== What this task involves ==
Go through the records and copy each line where the string "調査産業計" occurs.

(Detected change data)
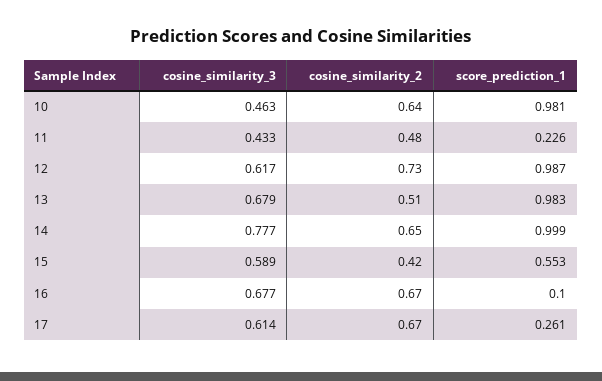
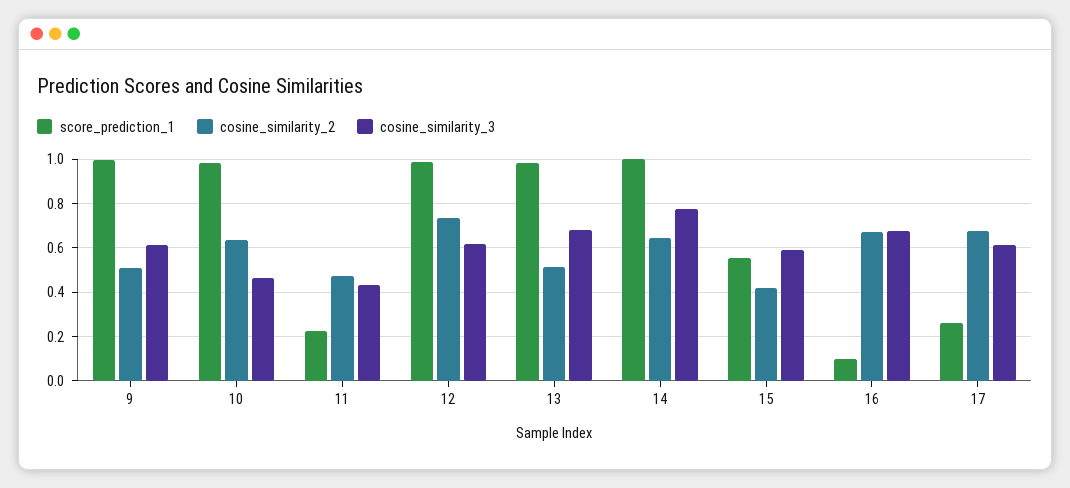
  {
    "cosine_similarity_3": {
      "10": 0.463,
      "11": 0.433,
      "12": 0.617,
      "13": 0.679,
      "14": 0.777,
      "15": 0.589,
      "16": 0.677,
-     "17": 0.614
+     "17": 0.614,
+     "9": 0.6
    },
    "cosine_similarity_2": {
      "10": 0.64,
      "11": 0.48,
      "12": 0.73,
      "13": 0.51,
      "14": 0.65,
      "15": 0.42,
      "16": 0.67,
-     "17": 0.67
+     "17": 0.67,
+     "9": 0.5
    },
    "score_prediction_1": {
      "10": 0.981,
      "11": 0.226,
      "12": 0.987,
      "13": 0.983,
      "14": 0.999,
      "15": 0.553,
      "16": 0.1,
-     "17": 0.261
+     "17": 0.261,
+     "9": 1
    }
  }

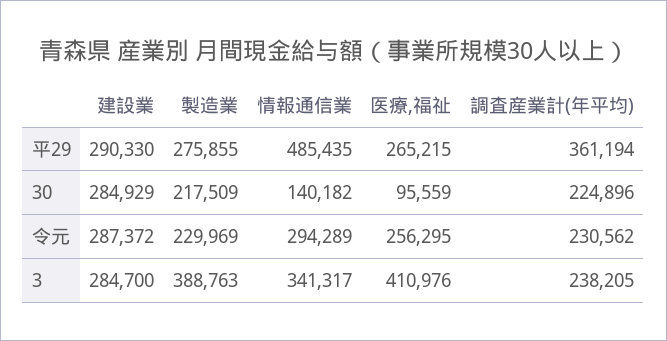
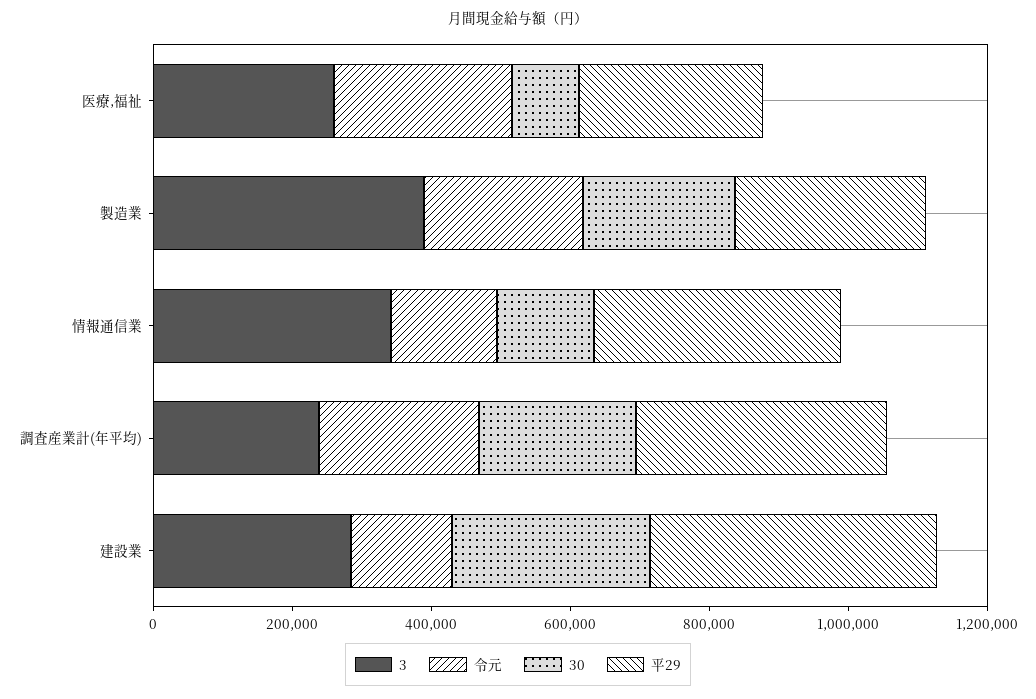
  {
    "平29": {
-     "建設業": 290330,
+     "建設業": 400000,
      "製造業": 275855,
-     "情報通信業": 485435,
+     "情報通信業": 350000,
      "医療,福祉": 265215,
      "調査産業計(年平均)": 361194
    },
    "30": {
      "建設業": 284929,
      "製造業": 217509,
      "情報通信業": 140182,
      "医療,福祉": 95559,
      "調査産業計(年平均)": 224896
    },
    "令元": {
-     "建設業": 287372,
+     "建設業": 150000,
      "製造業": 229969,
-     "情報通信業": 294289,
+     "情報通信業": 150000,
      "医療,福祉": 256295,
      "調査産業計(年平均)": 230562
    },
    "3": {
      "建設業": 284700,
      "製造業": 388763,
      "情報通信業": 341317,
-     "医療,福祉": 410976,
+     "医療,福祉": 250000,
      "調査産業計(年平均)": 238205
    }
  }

== Task response ==
      "調査産業計(年平均)": 361194
      "調査産業計(年平均)": 224896
      "調査産業計(年平均)": 230562
      "調査産業計(年平均)": 238205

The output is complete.